Some of Madagascar’s best beaches (and snorkeling) are found at offshore islets. On the east coast, just south of Ile Sainte Marie, head to Ile Aux Nattes (keep your eyes seaward for migrating whales during the summer), then make your way north to the tropical isles of Nosy Be (Andilana beach is a favorite) and Nosy Tanikely, where the attractive beach borders a reef-rich marine preserve.
A favorite stop on nature tours, the Berenty Private Reserve near Fort Dauphin is (by Malagasy standards) an easy-to-see treasure trove of wildlife. The broad trails are mostly flat, the guides are top notch, and the reserve’s dry woodlands and bush are home not only to troops of lemurs (ringtails, browns, and Verreaux’ sifakas among them) but an amazing variety of birds (including the white-browed owl) – as well as the Madagascar fruit bat. And rest easy: The reserve is also the site of one of the island’s more pleasant lodges.
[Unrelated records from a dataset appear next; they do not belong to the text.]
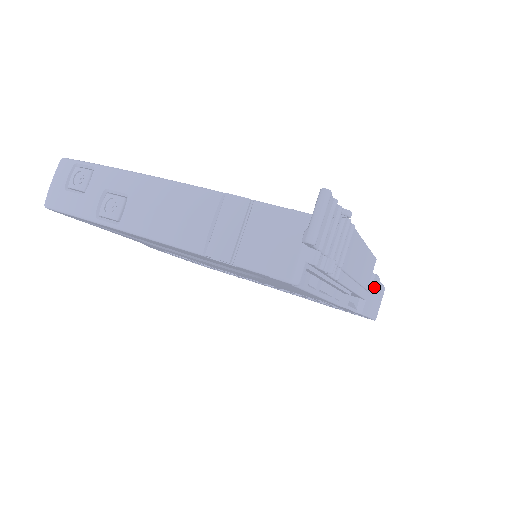
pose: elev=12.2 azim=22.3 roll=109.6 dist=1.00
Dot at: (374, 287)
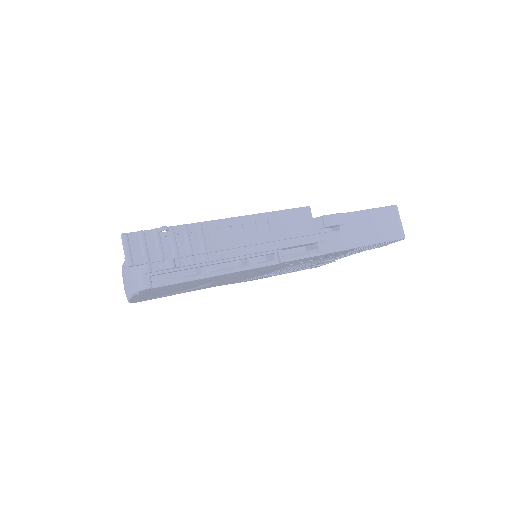
Dot at: (327, 226)
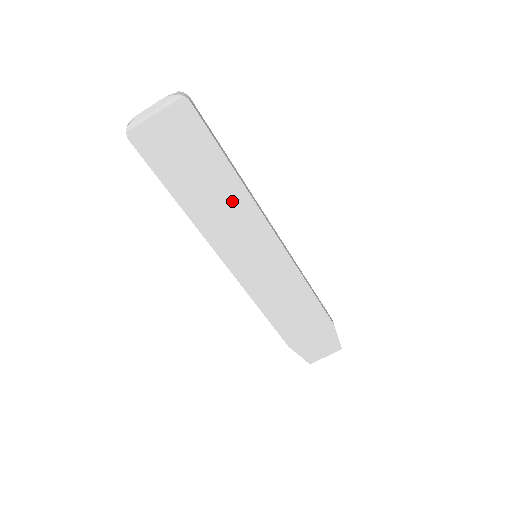
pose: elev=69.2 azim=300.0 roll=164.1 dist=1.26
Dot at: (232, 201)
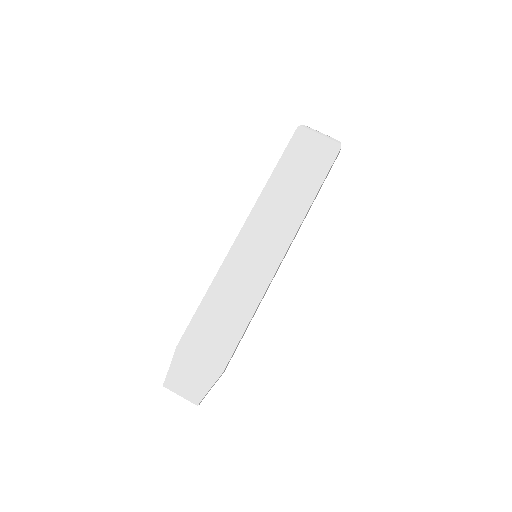
Dot at: (293, 209)
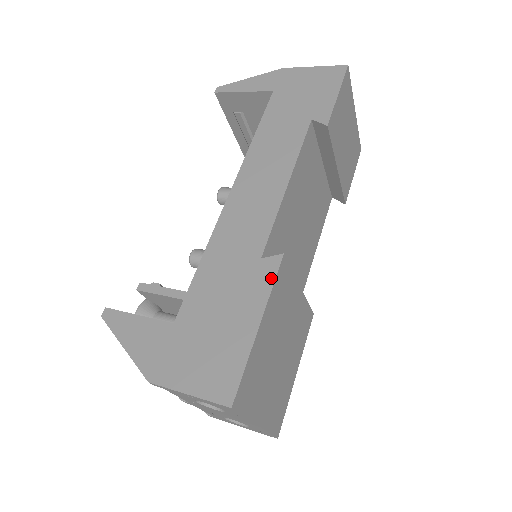
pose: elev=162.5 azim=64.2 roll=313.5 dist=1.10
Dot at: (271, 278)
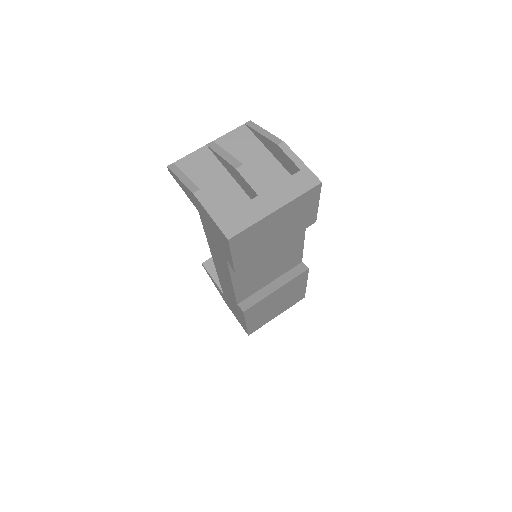
Dot at: (243, 315)
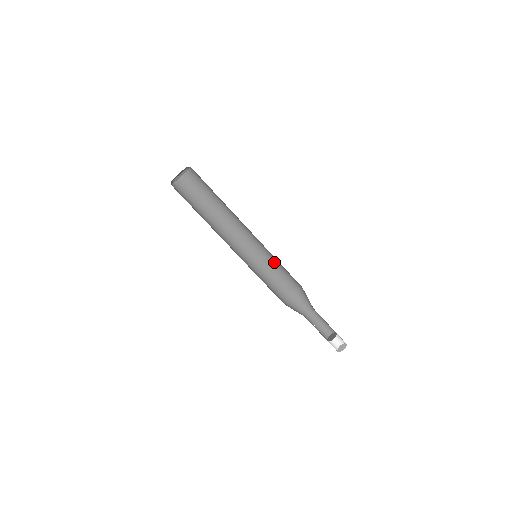
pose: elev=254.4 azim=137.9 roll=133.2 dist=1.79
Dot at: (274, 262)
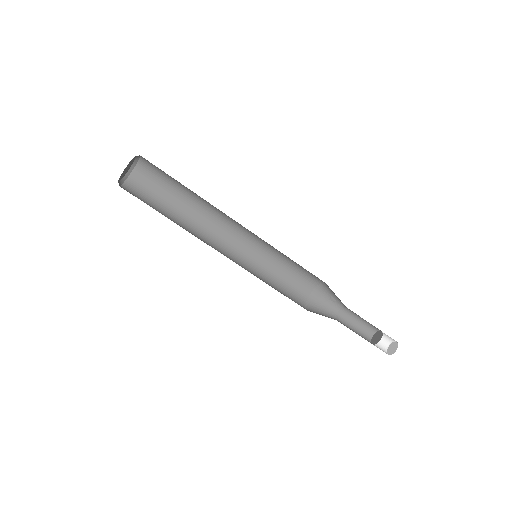
Dot at: occluded
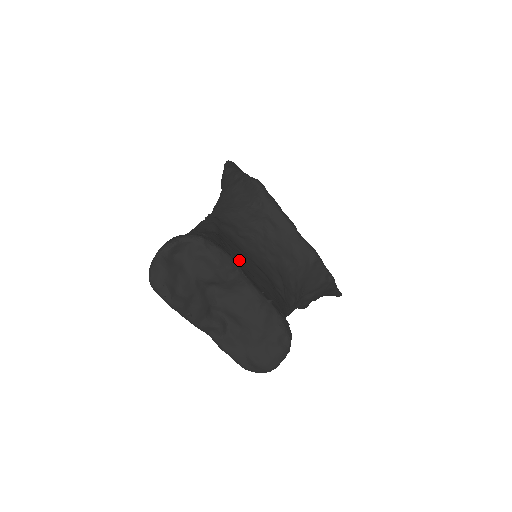
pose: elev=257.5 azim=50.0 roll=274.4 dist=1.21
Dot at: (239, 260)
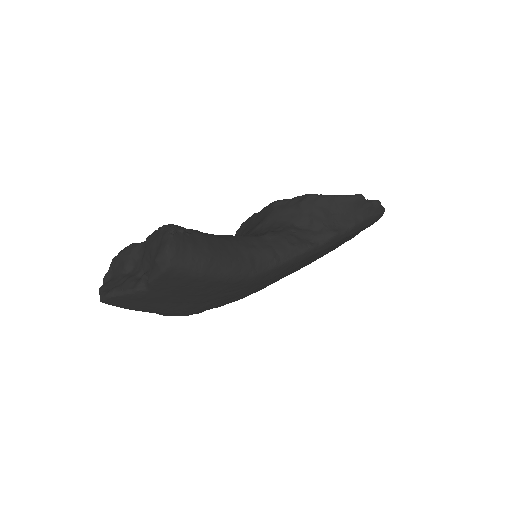
Dot at: occluded
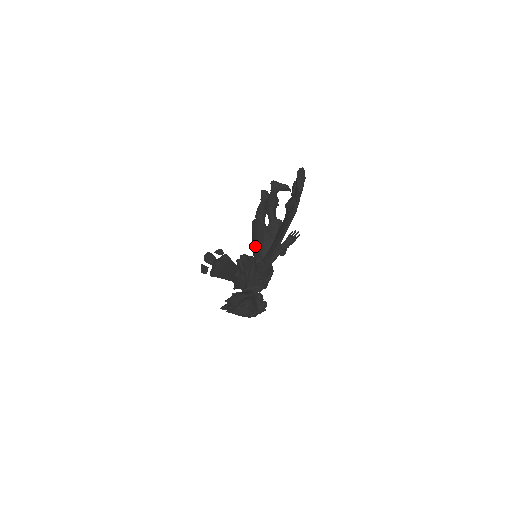
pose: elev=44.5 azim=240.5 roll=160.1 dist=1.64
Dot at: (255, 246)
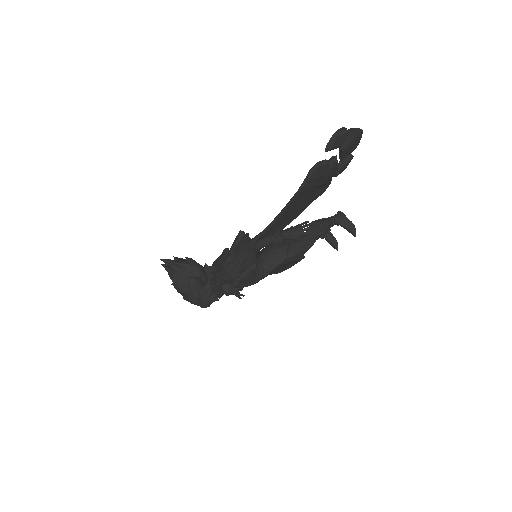
Dot at: occluded
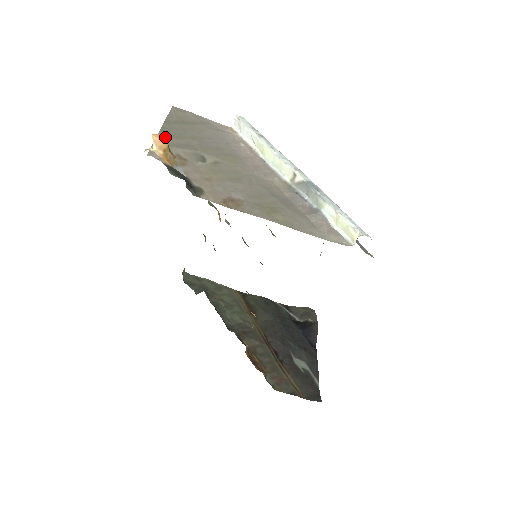
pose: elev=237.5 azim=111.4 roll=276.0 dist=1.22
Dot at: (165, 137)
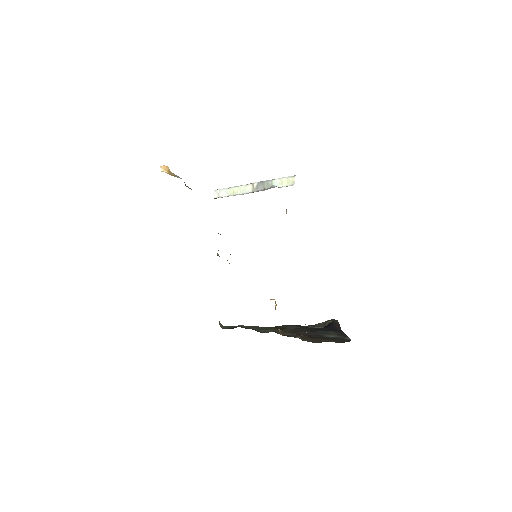
Dot at: (167, 166)
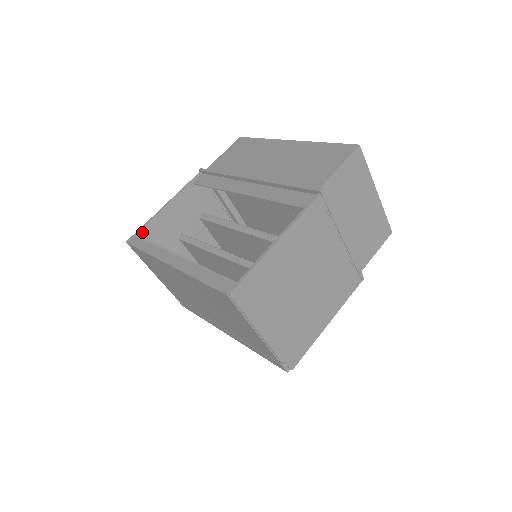
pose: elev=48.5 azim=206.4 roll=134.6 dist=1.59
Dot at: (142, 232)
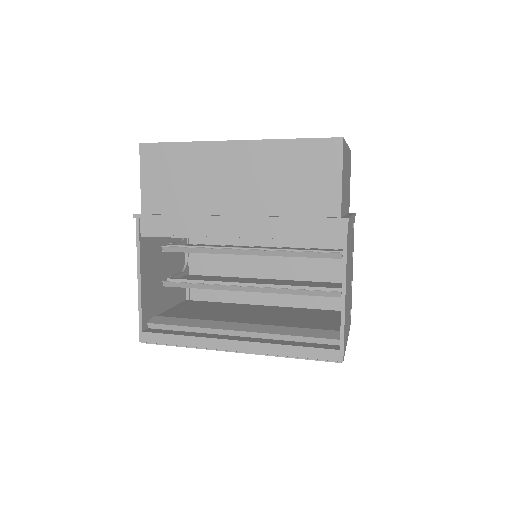
Dot at: (143, 321)
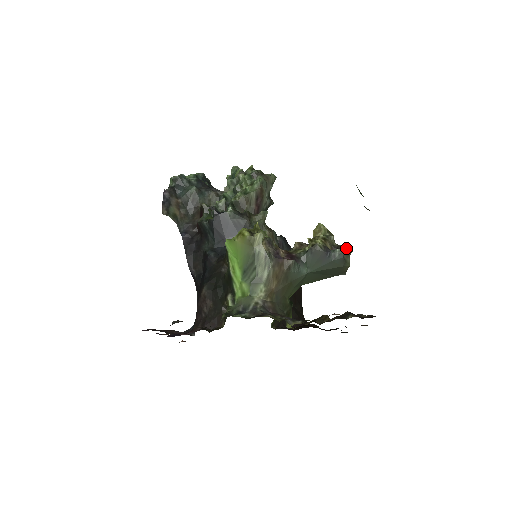
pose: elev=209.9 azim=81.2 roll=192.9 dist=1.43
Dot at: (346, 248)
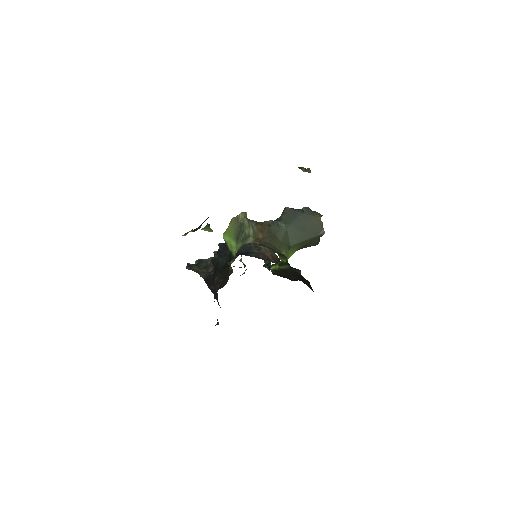
Dot at: occluded
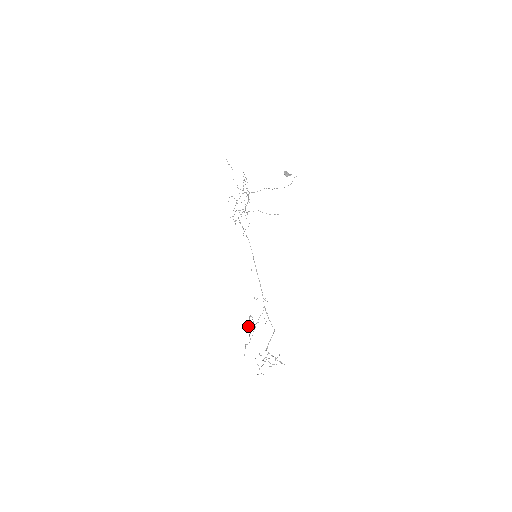
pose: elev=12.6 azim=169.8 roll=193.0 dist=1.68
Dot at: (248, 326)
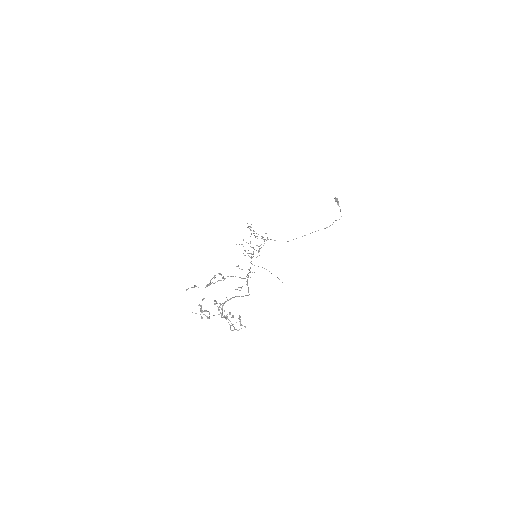
Dot at: occluded
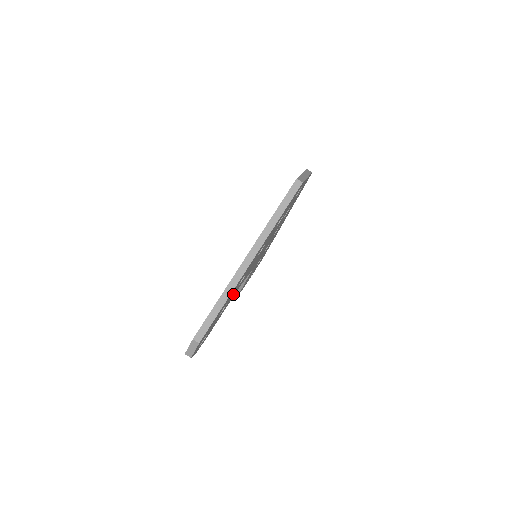
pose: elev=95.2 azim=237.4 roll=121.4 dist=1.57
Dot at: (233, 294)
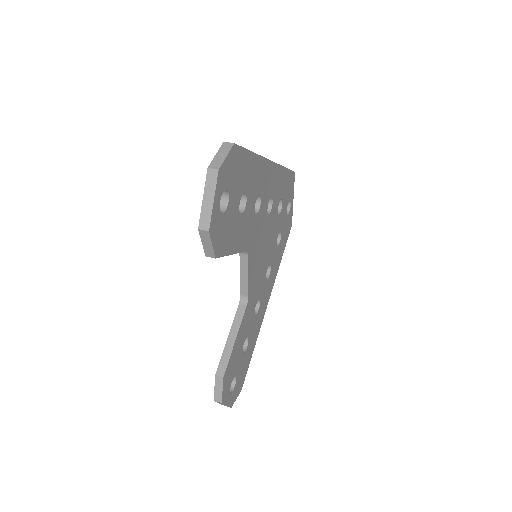
Dot at: (248, 220)
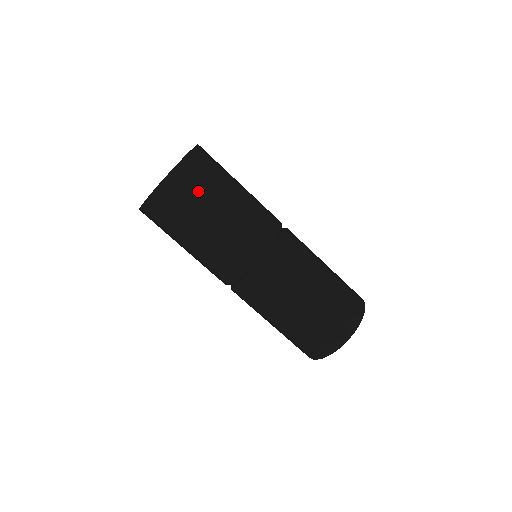
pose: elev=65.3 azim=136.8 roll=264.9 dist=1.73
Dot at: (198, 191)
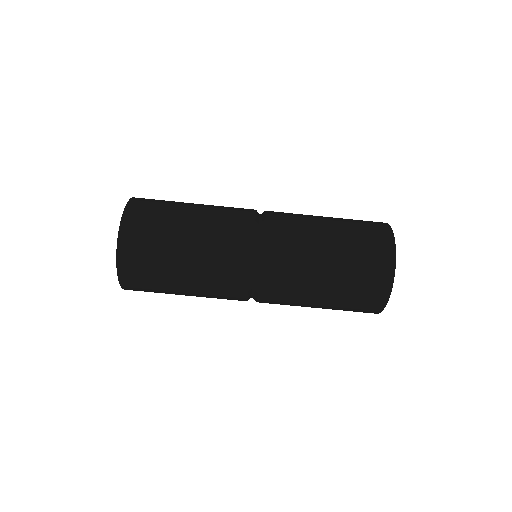
Dot at: (159, 210)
The lilting sounds of the rich Malagasy musical heritage burst onto the world music scene in the early 1990s with the release of a CD, A World Out of Time, that featured some of the island’s finest musicians. The music, centered on dance rhythms that borrow from both the African mainland and Indonesia, is hauntingly lovely – especially in the hands of such masters as Rossy, D’Gary, and the group Tarika Sammy.